George, who was also a student in the business college at Champaign, is active manager of his fathers home farm. He married Miss Vera MCCORMICK and they have two children, George and Ruth. The son Frank, who lives in a home adjoining that of his father, is manager with his father of the coal, grain and implement business conducted under the name McCullough & Son. Frank McCullough married Florence CARLSON and they have a young daughter, Zella Jenanette, now three years of age. She has completely won the hearts of her grandparents.
Elsie McCullough married Clyde GIFFORD and they live on a farm four miles southeast of Rantoul.
Mr. and Mrs. McCullough are active members of the Methodist Episcopal Church. Politically Mr. McCullough supports the principles of prohibition.

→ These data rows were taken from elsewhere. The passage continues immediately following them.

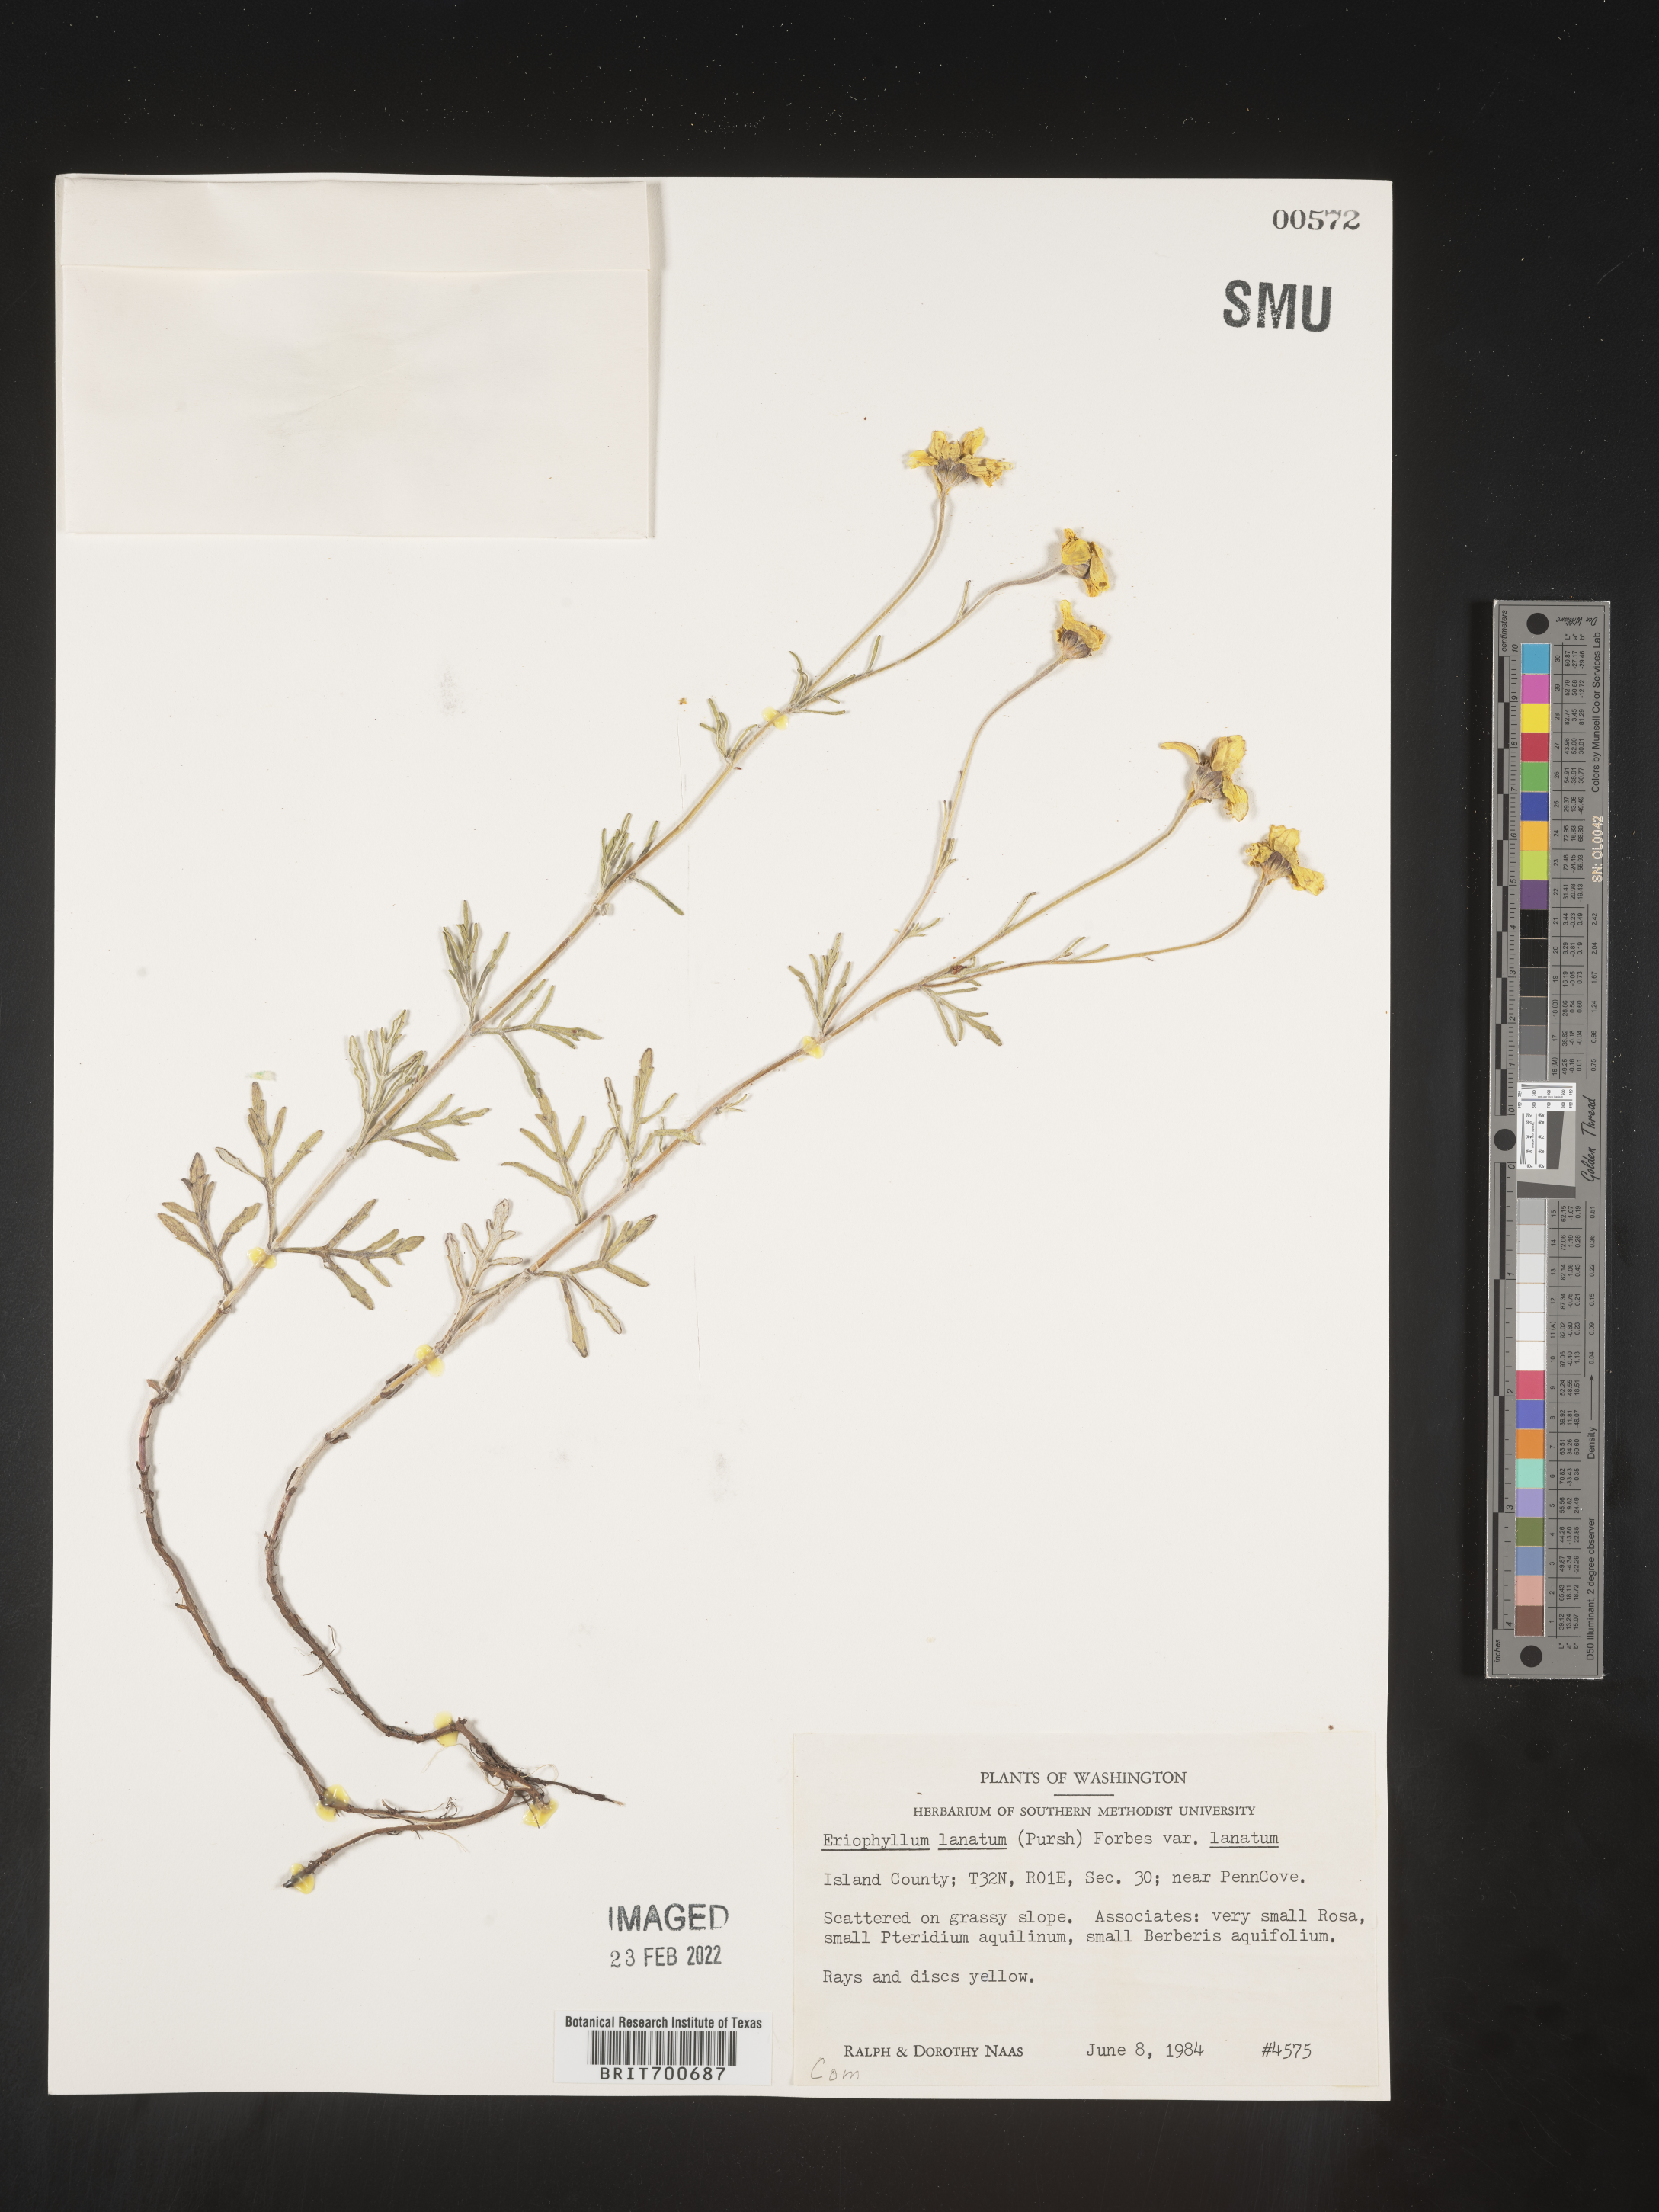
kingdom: Plantae
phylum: Tracheophyta
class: Magnoliopsida
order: Asterales
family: Asteraceae
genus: Eriophyllum
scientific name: Eriophyllum lanatum
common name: Common woolly-sunflower
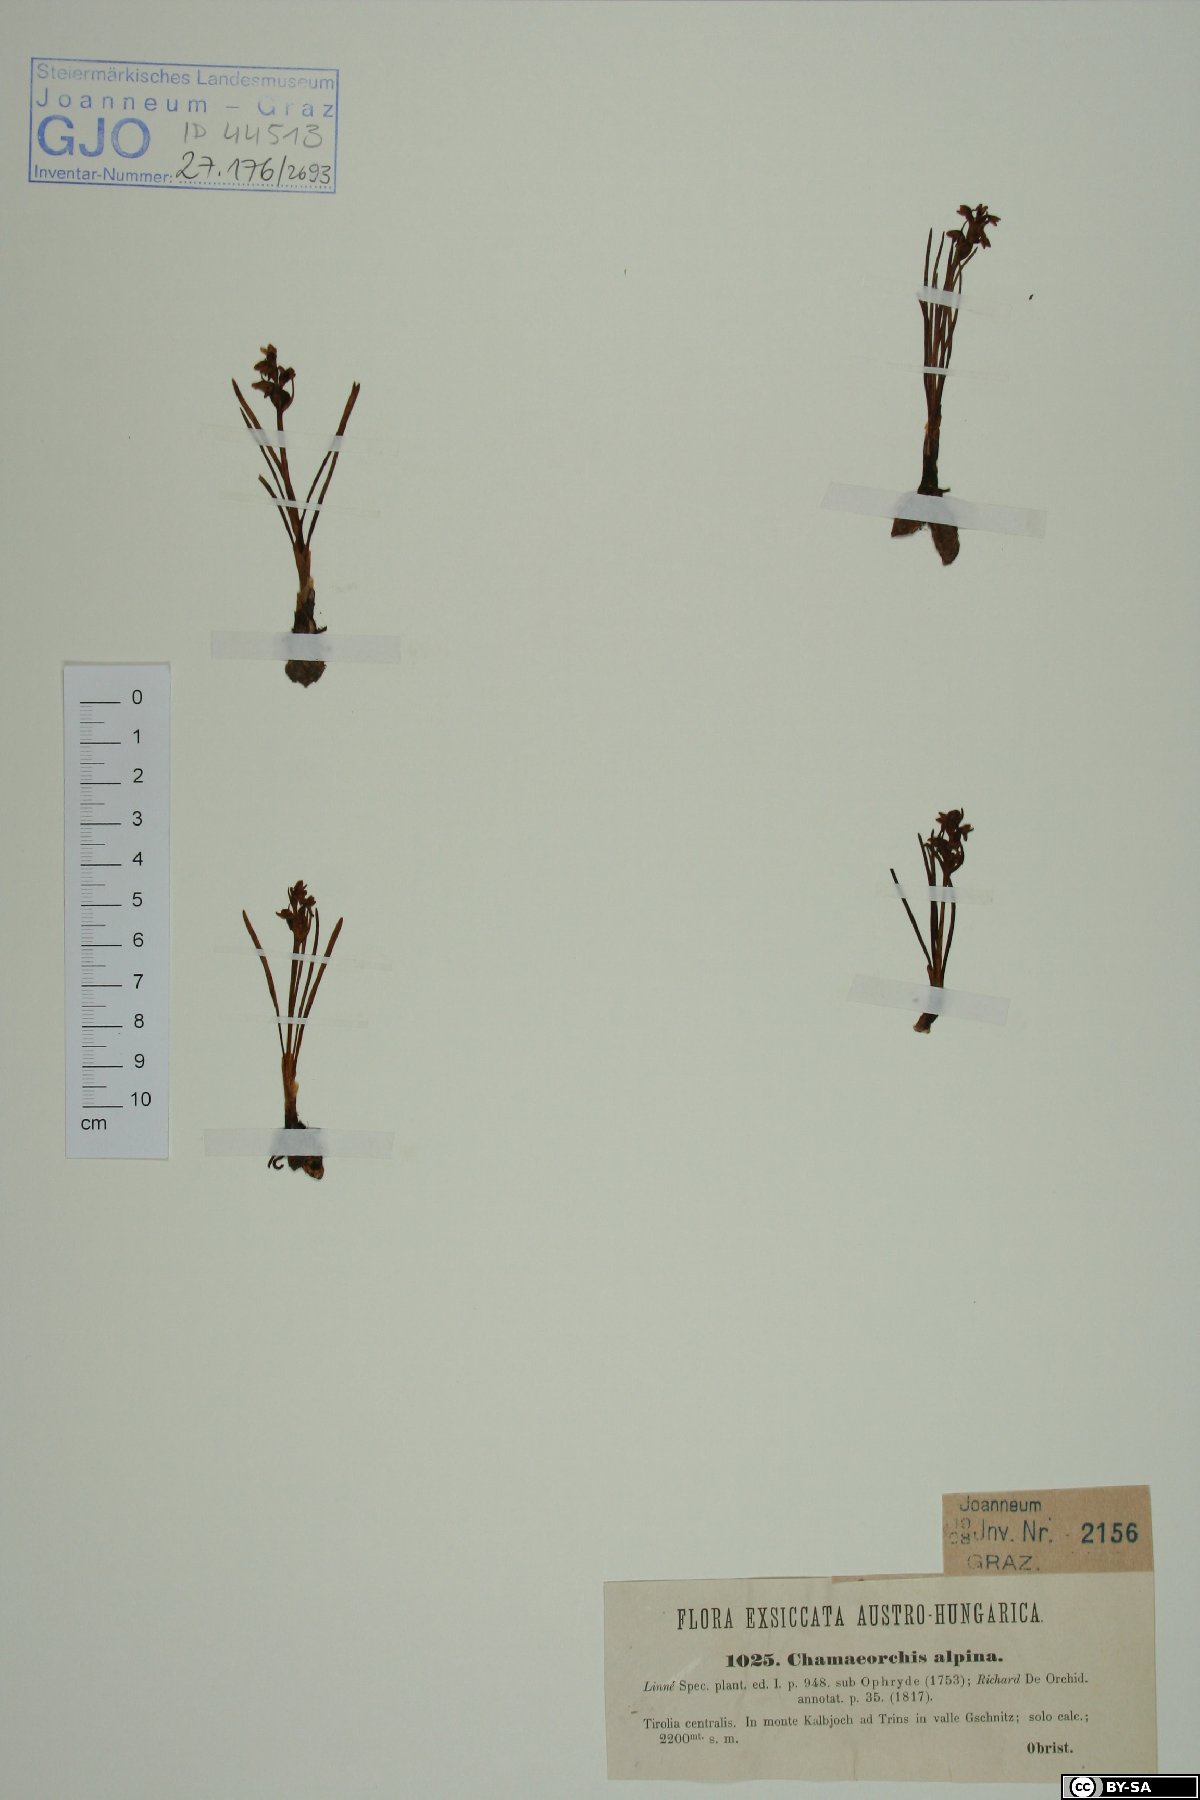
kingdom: Plantae
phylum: Tracheophyta
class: Liliopsida
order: Asparagales
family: Orchidaceae
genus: Chamorchis
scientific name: Chamorchis alpina
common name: Alpine chamorchis
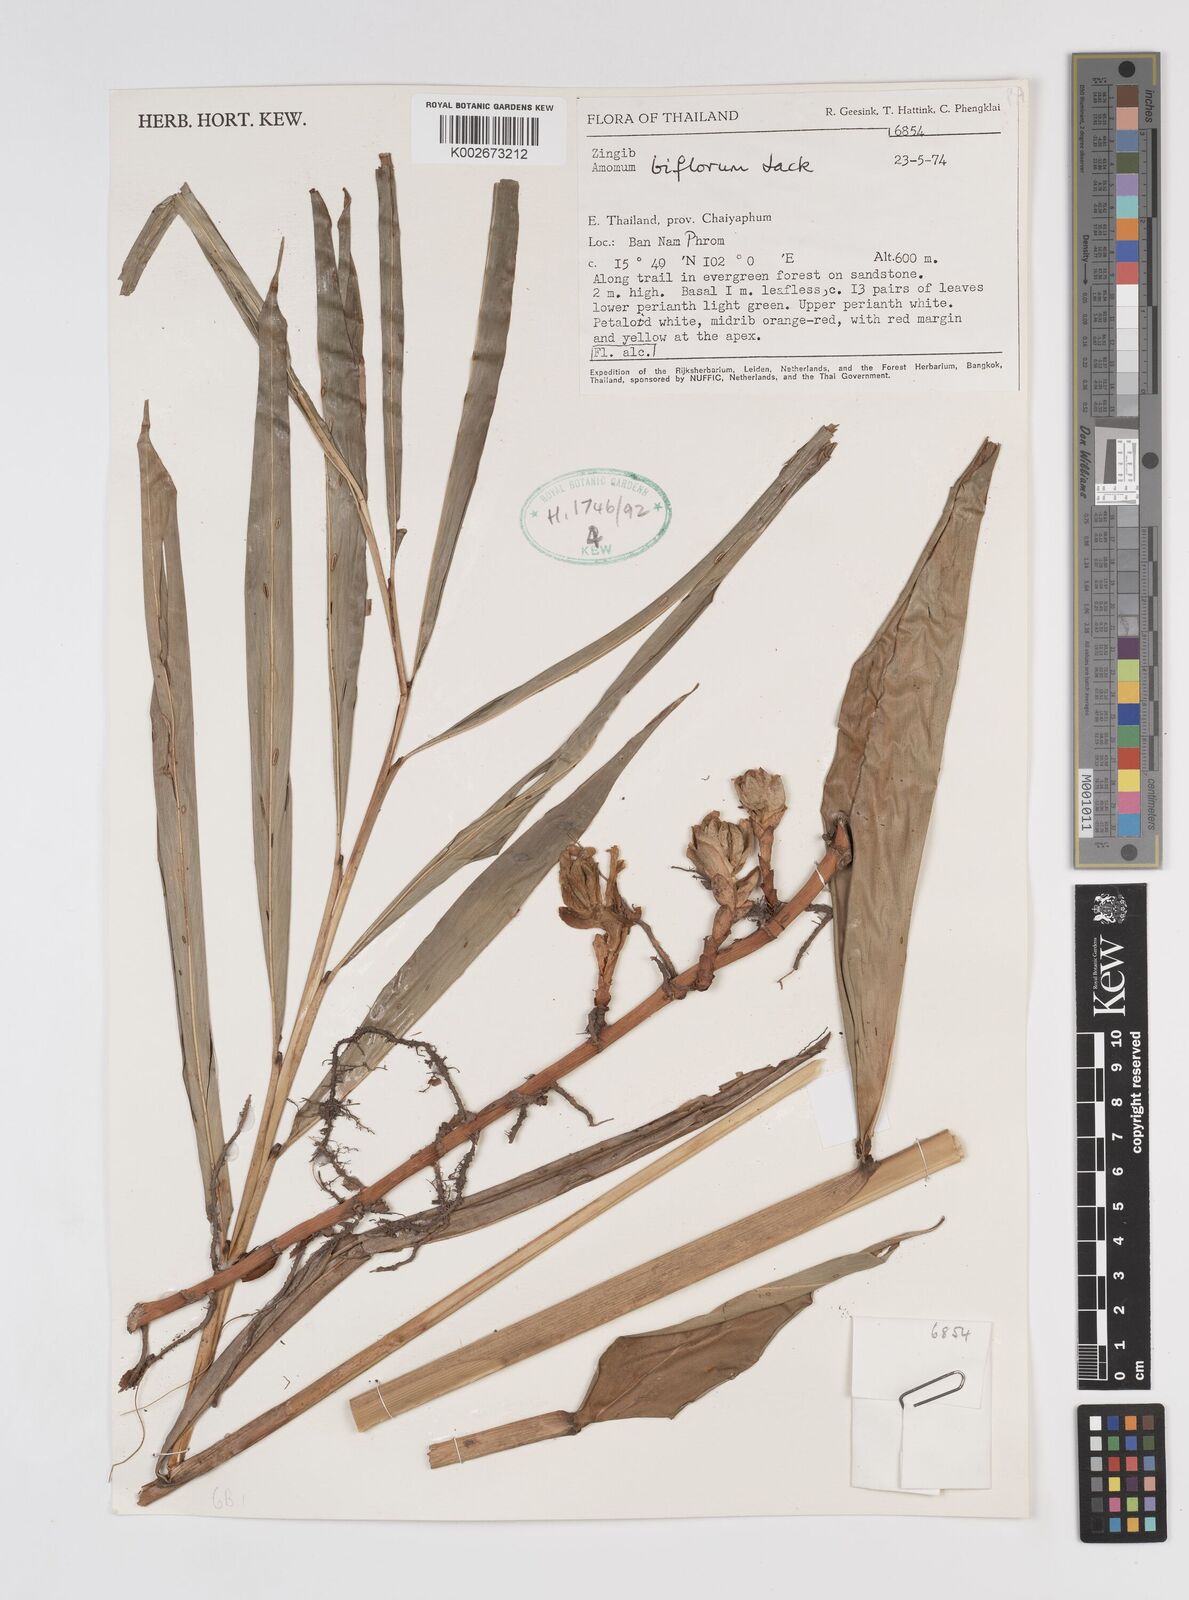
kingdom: Plantae
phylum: Tracheophyta
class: Liliopsida
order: Zingiberales
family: Zingiberaceae
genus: Wurfbainia
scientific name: Wurfbainia biflora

He is a man broad in his views and believes that the individual can exert his influence best by supporting principles rather than a party and by exercising a discriminating choice among candidates for office. Mr. McCullough has served as supervisor and as school director and has done all he could to raise the standards of local education. Mrs. McCullough is a cultured and popular member of local society in Rantoul, and the family as a whole on account of their business energy, success and public spirit hold a high place in that community.